▸ What is needed:
Return the rows below exactly, beginning with the line that contains "left ankle: (128, 120, 25)" and continuing through the line that contains "left wrist: (823, 806, 8)", both of these lines included.

▸ Dataset extract:

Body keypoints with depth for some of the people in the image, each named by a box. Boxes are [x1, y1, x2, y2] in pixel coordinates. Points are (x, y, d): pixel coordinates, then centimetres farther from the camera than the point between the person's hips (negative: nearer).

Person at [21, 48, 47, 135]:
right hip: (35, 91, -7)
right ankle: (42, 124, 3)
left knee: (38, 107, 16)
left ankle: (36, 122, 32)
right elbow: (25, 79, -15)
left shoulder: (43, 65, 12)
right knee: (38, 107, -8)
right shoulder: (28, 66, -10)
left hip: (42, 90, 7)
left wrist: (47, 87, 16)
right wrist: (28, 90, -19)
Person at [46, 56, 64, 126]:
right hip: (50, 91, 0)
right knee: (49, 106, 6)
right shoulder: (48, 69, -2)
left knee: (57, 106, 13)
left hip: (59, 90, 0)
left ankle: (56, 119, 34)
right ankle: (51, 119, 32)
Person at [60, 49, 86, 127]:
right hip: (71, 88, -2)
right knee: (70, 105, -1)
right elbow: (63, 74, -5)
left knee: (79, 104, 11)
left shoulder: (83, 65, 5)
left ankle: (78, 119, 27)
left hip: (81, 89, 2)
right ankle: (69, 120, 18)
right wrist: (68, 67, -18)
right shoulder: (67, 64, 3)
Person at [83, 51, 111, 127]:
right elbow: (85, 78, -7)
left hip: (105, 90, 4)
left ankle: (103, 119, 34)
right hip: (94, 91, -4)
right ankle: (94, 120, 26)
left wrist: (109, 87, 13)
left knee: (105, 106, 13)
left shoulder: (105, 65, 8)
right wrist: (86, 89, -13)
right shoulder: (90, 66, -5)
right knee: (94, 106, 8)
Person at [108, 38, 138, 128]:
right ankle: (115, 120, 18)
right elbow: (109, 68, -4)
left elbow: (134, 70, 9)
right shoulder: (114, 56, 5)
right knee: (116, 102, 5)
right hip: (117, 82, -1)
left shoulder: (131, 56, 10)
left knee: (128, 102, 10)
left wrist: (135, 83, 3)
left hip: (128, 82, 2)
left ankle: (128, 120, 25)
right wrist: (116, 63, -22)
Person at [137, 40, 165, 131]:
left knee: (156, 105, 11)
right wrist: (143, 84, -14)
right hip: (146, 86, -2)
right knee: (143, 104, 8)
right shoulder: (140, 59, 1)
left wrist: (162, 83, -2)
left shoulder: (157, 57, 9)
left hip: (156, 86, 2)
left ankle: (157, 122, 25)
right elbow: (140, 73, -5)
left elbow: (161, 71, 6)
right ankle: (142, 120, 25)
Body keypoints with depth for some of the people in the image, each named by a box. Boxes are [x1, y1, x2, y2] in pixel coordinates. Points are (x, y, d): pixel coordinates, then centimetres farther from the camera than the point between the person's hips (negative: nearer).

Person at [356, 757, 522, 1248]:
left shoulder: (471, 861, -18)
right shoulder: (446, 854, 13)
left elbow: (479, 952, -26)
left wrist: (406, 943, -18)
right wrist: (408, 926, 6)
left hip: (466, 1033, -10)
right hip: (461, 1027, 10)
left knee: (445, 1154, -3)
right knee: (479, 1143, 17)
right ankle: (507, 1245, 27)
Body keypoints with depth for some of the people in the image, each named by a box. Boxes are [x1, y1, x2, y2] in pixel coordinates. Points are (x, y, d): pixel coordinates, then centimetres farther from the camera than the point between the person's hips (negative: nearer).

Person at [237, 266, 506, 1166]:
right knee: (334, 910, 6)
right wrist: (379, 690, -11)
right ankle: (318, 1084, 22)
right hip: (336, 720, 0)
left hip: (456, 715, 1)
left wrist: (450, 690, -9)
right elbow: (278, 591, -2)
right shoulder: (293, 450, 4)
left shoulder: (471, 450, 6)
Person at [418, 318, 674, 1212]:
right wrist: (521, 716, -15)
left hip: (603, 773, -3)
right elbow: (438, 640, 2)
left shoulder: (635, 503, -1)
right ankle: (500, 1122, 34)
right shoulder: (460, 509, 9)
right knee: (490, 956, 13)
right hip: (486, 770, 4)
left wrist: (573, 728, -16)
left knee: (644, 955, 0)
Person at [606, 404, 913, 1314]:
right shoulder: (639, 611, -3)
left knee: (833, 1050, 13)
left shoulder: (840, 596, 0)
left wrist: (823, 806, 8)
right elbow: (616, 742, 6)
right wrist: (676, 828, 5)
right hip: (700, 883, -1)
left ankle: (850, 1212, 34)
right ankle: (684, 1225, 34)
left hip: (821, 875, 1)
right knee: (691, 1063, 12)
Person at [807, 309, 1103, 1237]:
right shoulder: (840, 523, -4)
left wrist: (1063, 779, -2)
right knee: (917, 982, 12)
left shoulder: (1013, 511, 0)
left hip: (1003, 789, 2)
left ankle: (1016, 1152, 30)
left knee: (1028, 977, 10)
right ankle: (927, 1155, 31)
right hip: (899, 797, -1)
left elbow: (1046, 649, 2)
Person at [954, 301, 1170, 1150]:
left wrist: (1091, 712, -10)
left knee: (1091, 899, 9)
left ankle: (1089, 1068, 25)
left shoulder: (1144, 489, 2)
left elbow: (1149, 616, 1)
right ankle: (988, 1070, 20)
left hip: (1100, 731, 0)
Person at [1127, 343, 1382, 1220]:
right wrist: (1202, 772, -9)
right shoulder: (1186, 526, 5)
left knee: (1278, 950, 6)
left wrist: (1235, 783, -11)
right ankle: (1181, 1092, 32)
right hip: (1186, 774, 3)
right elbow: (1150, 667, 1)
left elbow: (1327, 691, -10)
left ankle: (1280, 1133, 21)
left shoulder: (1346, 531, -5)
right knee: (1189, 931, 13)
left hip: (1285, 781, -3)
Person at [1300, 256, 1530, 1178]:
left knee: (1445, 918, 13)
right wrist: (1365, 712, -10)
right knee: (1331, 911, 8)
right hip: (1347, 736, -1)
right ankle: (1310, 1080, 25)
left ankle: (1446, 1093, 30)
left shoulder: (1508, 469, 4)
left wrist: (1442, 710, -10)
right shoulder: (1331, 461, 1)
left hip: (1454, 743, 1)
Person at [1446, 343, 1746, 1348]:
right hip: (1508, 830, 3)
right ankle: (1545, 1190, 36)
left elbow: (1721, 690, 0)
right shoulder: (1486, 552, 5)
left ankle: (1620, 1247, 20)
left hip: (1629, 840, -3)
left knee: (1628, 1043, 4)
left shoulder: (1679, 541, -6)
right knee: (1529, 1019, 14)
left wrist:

▸ Result for this exercise:
left ankle: (128, 120, 25)
right wrist: (116, 63, -22)
Person at [137, 40, 165, 131]:
left knee: (156, 105, 11)
right wrist: (143, 84, -14)
right hip: (146, 86, -2)
right knee: (143, 104, 8)
right shoulder: (140, 59, 1)
left wrist: (162, 83, -2)
left shoulder: (157, 57, 9)
left hip: (156, 86, 2)
left ankle: (157, 122, 25)
right elbow: (140, 73, -5)
left elbow: (161, 71, 6)
right ankle: (142, 120, 25)
Body keypoints with depth for some of the people in the image, each named by a box. Boxes are [x1, y1, x2, y2] in pixel coordinates. Points are (x, y, d): pixel coordinates, then centimetres farther from the camera than the point between the person's hips (negative: nearer).

Person at [356, 757, 522, 1248]:
left shoulder: (471, 861, -18)
right shoulder: (446, 854, 13)
left elbow: (479, 952, -26)
left wrist: (406, 943, -18)
right wrist: (408, 926, 6)
left hip: (466, 1033, -10)
right hip: (461, 1027, 10)
left knee: (445, 1154, -3)
right knee: (479, 1143, 17)
right ankle: (507, 1245, 27)
Body keypoints with depth for some of the people in the image, each named by a box. Boxes are [x1, y1, x2, y2] in pixel coordinates. Points are (x, y, d): pixel coordinates, then centimetres farther from the camera than the point between the person's hips (negative: nearer).

Person at [237, 266, 506, 1166]:
right knee: (334, 910, 6)
right wrist: (379, 690, -11)
right ankle: (318, 1084, 22)
right hip: (336, 720, 0)
left hip: (456, 715, 1)
left wrist: (450, 690, -9)
right elbow: (278, 591, -2)
right shoulder: (293, 450, 4)
left shoulder: (471, 450, 6)
Person at [418, 318, 674, 1212]:
right wrist: (521, 716, -15)
left hip: (603, 773, -3)
right elbow: (438, 640, 2)
left shoulder: (635, 503, -1)
right ankle: (500, 1122, 34)
right shoulder: (460, 509, 9)
right knee: (490, 956, 13)
right hip: (486, 770, 4)
left wrist: (573, 728, -16)
left knee: (644, 955, 0)
Person at [606, 404, 913, 1314]:
right shoulder: (639, 611, -3)
left knee: (833, 1050, 13)
left shoulder: (840, 596, 0)
left wrist: (823, 806, 8)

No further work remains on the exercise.